Selected passage:
────────────────────────────────────────
Root Cause:
_markRiskWindowStart()/_markRiskWindowEnd() cap their sealed timestamp at expiry (if (t > expiry) t = expiry), and risk-window observation is lazy — it only happens when someone calls a pool function, not automatically when the upstream registry transitions. Since BattleChain's UNDER_ATTACK state has no on-chain timeout (confirmed against the upstream AttackRegistry), an agreement can remain under attack indefinitely — well past a given pool's own expiry. If nobody interacts with the pool during that entire active-risk window, the first post-expiry call is what seals riskWindowStart for the first time, and it lands exactly at expiry. Because T for the EXPIRED path is also expiry, every staker's (T - entryTime)² term becomes (expiry - expiry)² = 0 simultaneously, driving globalScore to zero and triggering _bonusShare's amount-weighted fallback for the entire pool.
Impact:
The k=2 formula's core incentive — reward early, long-duration risk-takers more than late entrants — silently degrades to a flat pro-rata split by stake amount alone, for every staker in the pool, not just late ones.
No principal or bonus is lost from the pool; the total payout is identical, only its distribution among stakers changes versus what the formula was designed to produce.
Not attacker-directable: any single stake, withdraw, or a permissionless pokeRiskWindow() call from any party during the active-risk window breaks the setup by sealing riskWindowStart earlier — so this is an organic liveness/timing gap rather than something one party can engineer against another for gain.
Normal behavior:
The bonus pool is meant to be split among stakers using a k=2 time-weighted formula (amount × (T − entryTime)²) so that earlier, longer-duration risk-takers receive a disproportionately larger share than late entrants — deliberately "crushing" late joiners' bonus. T and riskWindowStart are meant to bound this weighting to the interval during which the agreement was genuinely in an active-risk state, each capped at expiry so the accrual window can't extend past the pool's own lifecycle.
────────────────────────────────────────
Entries shown:
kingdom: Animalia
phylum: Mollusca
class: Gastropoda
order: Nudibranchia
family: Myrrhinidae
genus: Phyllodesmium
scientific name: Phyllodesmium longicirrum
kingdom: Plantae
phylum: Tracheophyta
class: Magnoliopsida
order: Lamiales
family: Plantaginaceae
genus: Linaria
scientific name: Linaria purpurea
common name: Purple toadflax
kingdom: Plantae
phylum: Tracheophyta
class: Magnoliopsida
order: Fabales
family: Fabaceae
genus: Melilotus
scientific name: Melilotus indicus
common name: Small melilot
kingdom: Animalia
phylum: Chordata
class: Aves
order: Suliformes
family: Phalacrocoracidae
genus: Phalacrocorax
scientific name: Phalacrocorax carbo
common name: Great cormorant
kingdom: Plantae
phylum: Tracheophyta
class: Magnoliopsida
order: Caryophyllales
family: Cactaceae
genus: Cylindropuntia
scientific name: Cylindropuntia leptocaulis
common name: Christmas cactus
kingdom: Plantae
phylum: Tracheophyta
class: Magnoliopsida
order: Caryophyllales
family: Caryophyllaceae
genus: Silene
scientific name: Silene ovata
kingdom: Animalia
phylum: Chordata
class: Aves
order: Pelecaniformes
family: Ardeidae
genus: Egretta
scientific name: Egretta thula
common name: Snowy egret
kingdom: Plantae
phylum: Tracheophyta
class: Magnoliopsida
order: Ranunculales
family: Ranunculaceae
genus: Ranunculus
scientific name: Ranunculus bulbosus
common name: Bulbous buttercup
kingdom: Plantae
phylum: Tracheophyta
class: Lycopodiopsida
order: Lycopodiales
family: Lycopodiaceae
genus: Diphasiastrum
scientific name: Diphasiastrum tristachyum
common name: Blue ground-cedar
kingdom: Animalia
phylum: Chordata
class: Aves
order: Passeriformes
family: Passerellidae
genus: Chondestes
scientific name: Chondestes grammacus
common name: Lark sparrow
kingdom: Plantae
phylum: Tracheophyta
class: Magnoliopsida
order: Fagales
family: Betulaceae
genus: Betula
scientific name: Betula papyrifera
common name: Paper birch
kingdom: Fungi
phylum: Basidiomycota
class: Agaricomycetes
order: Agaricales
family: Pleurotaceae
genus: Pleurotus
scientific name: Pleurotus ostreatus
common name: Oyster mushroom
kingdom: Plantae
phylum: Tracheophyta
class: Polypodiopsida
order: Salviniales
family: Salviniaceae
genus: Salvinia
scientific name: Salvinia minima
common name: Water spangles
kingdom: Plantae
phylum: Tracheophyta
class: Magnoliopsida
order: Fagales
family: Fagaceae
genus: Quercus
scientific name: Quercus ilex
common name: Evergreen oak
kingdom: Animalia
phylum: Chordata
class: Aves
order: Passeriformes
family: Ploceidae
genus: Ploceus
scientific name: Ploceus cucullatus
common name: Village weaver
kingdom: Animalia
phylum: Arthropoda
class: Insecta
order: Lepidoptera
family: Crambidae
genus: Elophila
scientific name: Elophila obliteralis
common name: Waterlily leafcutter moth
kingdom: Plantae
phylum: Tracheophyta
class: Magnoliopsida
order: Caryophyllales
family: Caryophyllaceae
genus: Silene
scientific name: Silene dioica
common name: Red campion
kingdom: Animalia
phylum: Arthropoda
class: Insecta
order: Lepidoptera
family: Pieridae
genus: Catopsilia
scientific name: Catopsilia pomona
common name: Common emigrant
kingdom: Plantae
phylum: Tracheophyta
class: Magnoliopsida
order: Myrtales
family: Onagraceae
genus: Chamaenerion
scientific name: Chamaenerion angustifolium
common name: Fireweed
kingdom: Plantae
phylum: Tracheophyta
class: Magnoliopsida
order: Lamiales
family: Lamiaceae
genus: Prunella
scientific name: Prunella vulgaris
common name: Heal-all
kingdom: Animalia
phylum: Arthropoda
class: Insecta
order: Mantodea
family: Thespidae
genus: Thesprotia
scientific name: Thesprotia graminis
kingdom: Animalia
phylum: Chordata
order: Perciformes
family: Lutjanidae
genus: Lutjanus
────────────────────────────────────────
Task details: Translate this sentence from the bonus pool write-up into Spanish: "No principal or bonus is lost from the pool; the total payout is identical, only its distribution among stakers changes versus what the formula was designed to produce."

Answer box: No se pierde ni principal ni bono del pool; el pago total es idéntico, solo cambia su distribución entre los stakers en comparación con lo que la fórmula fue diseñada para producir.